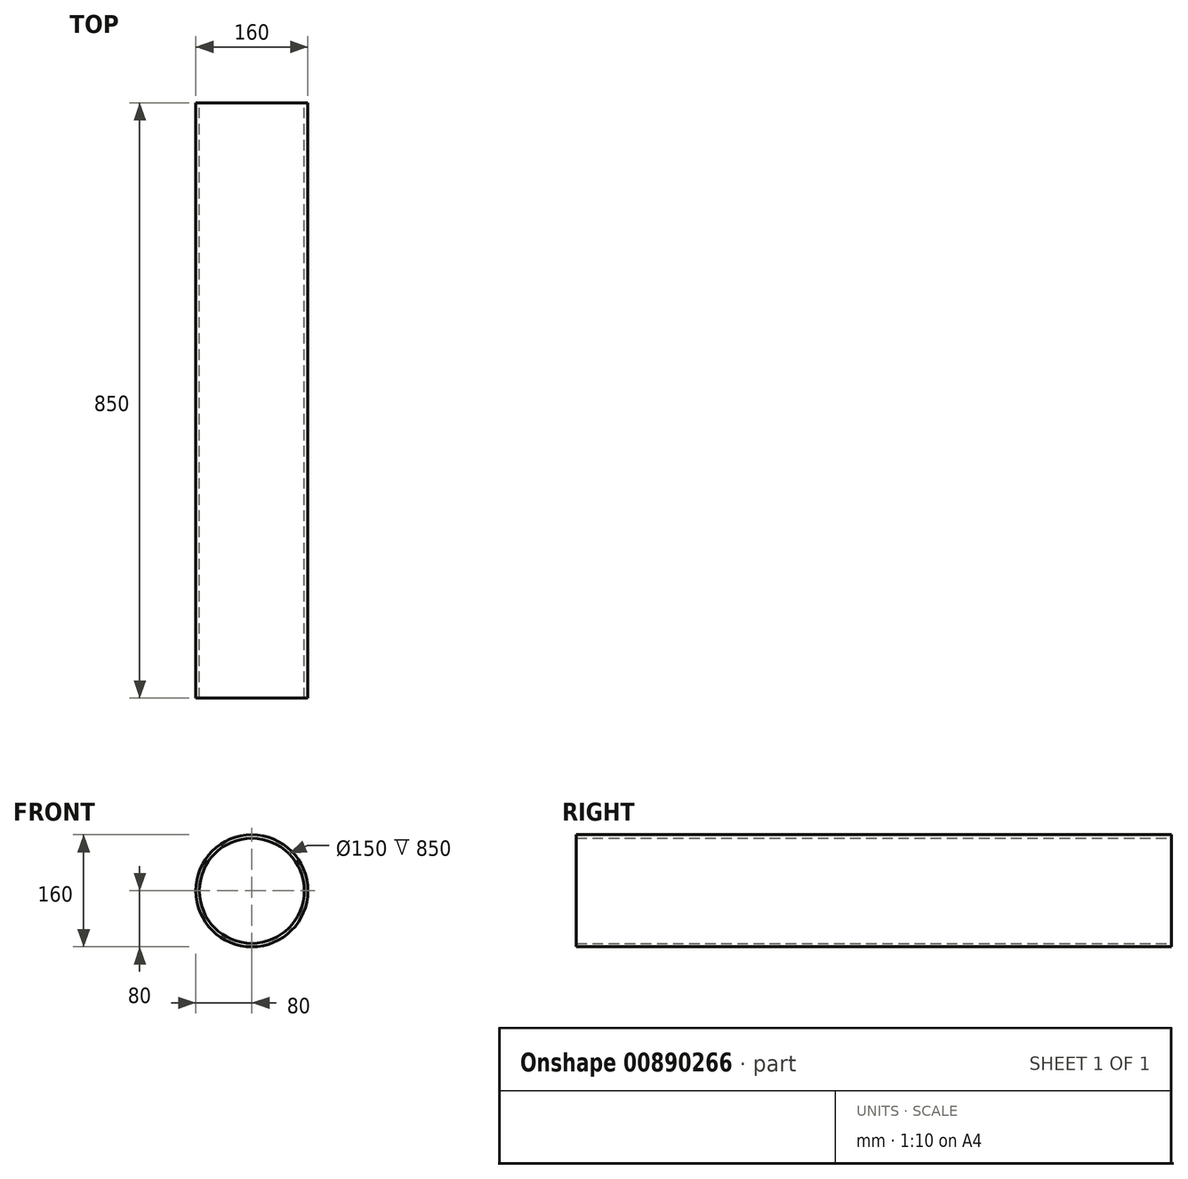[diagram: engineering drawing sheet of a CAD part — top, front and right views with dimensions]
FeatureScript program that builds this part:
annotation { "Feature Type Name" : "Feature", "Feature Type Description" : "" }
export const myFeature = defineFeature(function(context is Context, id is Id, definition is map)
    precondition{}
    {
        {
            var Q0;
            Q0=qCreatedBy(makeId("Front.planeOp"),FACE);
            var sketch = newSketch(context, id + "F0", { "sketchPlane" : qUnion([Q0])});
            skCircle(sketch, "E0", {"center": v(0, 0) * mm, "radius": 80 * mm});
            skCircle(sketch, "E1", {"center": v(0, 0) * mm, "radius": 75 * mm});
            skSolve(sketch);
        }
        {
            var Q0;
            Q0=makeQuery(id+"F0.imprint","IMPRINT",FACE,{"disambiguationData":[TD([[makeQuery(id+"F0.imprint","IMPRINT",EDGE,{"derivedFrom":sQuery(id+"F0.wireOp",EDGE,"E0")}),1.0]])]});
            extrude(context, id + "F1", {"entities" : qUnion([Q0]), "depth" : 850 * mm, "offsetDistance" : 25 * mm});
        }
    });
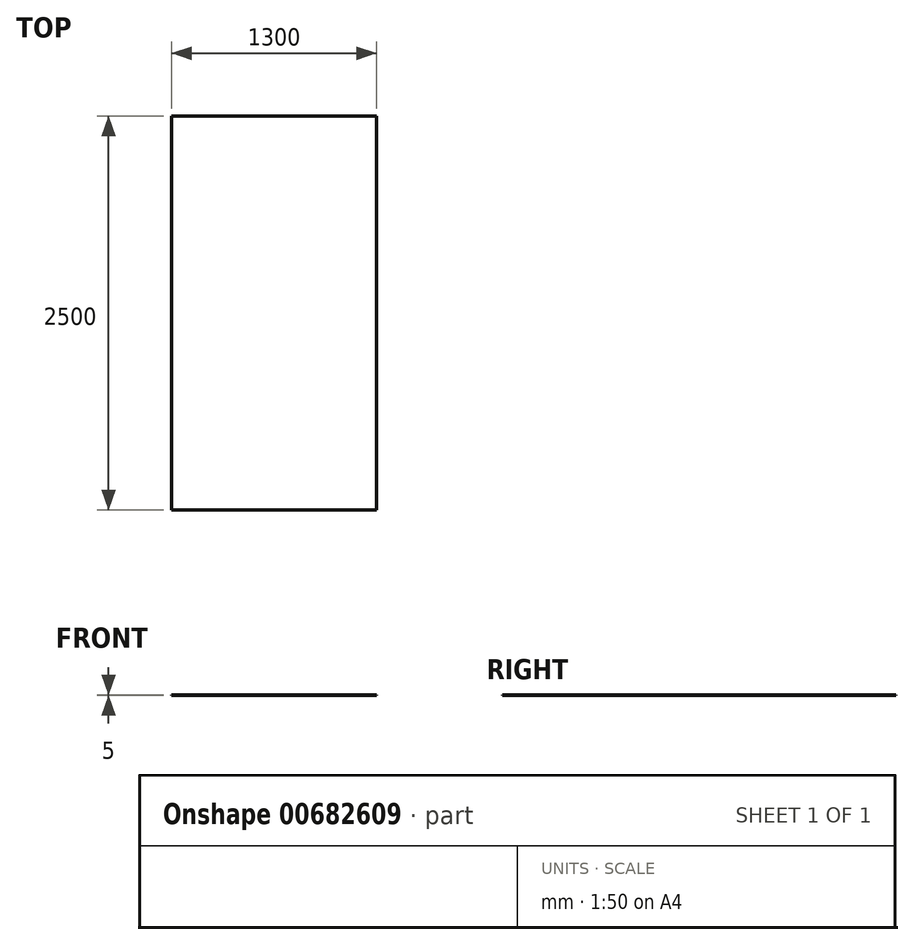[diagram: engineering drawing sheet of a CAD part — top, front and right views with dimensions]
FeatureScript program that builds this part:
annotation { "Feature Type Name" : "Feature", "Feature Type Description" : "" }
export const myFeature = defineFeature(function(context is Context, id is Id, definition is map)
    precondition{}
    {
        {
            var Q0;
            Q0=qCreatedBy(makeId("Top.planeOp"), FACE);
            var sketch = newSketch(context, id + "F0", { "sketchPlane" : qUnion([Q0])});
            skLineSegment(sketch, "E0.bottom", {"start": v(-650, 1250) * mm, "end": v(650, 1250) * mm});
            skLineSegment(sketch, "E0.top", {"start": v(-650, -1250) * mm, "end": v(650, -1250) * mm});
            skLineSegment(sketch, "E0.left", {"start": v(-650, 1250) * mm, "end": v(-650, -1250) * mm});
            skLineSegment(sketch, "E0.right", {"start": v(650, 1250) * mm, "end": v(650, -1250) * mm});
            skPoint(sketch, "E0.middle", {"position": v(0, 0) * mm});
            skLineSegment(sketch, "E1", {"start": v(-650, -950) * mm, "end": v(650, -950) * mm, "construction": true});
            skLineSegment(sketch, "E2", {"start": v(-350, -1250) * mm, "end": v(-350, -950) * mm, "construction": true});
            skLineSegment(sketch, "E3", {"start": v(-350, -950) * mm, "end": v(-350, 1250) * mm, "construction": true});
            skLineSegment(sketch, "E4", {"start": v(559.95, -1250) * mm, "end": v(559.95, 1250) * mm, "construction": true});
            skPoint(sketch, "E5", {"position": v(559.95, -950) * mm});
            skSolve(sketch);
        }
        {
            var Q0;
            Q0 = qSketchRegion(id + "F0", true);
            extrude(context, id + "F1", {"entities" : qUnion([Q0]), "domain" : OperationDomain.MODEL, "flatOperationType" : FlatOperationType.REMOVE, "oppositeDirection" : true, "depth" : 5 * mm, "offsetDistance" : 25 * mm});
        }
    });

================

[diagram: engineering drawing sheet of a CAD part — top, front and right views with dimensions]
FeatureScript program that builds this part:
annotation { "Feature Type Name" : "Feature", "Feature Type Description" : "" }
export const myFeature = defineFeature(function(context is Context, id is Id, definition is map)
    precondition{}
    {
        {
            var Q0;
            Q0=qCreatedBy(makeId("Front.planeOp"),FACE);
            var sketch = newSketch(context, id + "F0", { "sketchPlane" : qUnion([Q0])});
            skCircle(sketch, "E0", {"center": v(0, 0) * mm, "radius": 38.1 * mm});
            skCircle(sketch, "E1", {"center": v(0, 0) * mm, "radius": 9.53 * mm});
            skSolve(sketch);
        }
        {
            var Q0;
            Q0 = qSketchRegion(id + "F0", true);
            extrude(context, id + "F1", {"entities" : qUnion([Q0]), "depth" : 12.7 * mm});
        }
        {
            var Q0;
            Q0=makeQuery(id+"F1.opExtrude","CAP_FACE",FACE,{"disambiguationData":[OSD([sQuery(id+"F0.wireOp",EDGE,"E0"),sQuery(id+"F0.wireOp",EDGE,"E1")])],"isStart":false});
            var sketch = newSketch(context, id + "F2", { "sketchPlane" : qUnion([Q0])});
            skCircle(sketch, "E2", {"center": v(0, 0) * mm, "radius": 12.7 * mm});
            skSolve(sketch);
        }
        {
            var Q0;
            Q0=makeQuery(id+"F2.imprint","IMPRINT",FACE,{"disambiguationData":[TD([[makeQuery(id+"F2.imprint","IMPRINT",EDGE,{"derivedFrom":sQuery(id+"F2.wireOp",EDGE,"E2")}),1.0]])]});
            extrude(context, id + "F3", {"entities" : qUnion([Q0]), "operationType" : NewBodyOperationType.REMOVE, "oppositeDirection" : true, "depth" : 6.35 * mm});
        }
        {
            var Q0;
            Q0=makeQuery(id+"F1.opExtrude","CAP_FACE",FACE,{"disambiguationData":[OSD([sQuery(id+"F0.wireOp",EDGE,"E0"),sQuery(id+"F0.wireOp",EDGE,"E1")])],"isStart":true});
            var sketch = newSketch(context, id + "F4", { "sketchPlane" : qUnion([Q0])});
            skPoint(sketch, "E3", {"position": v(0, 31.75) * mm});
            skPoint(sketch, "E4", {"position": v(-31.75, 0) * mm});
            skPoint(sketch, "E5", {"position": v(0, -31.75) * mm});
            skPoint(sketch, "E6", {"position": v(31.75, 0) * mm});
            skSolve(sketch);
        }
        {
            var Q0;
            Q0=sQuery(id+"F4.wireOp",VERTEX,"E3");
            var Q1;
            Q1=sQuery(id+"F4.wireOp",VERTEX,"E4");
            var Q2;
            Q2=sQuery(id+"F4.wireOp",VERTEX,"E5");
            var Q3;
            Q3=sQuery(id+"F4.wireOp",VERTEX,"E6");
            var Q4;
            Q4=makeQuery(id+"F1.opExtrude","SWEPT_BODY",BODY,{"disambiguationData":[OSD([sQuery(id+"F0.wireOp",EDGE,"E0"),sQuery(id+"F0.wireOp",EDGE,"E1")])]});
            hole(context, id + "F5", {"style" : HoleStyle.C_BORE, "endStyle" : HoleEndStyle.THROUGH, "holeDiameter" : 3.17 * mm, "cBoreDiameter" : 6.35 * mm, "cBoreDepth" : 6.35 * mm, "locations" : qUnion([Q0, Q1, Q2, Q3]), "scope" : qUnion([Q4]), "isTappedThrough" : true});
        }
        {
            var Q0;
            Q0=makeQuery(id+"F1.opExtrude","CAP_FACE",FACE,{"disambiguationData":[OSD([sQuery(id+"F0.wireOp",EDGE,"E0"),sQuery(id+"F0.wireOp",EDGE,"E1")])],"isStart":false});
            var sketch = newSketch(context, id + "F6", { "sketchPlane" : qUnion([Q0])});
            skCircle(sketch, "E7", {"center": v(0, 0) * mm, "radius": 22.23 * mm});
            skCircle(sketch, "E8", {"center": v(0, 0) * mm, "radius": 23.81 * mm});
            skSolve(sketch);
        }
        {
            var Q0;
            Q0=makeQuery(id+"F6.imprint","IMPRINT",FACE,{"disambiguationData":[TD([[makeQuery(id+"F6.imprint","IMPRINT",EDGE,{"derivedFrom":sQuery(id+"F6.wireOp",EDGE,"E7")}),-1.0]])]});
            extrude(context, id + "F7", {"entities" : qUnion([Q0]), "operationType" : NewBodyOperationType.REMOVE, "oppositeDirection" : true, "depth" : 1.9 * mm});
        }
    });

================

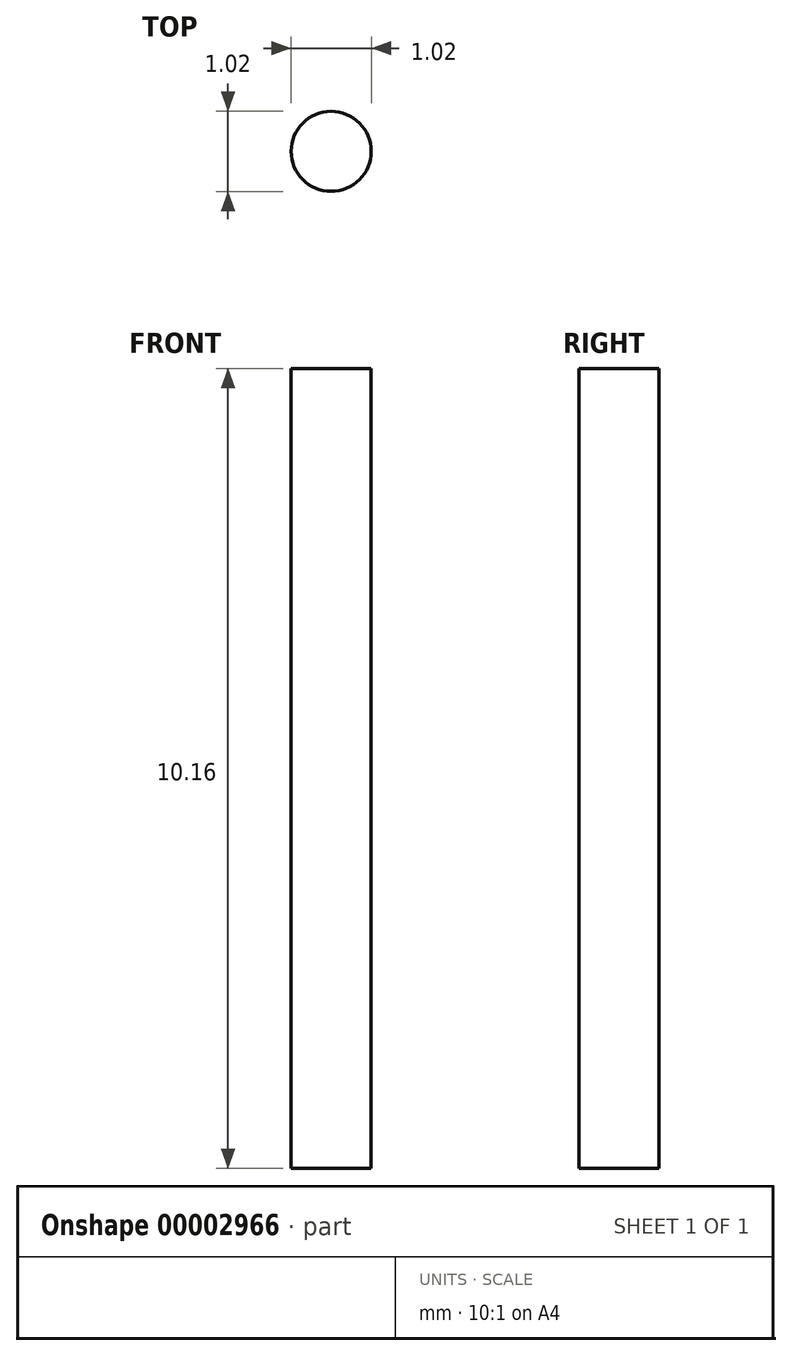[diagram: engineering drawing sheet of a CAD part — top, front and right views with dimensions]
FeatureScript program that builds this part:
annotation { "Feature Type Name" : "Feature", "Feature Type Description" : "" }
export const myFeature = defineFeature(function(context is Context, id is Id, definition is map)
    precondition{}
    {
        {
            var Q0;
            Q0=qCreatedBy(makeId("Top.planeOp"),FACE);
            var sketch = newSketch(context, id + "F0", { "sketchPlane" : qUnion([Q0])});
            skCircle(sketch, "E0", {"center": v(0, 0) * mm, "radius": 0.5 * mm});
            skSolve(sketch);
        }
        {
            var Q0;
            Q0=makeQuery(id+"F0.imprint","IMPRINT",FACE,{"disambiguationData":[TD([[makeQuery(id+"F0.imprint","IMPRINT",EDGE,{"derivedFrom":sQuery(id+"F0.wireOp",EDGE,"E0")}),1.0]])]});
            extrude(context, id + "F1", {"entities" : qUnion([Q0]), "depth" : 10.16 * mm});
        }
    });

================

Which lines in the material above contain the string "offsetDistance", matching case exactly? Gather each of them and copy it out in full.

            extrude(context, id + "F1", {"entities" : qUnion([Q0]), "depth" : 850 * mm, "offsetDistance" : 25 * mm});
            extrude(context, id + "F1", {"entities" : qUnion([Q0]), "domain" : OperationDomain.MODEL, "flatOperationType" : FlatOperationType.REMOVE, "oppositeDirection" : true, "depth" : 5 * mm, "offsetDistance" : 25 * mm});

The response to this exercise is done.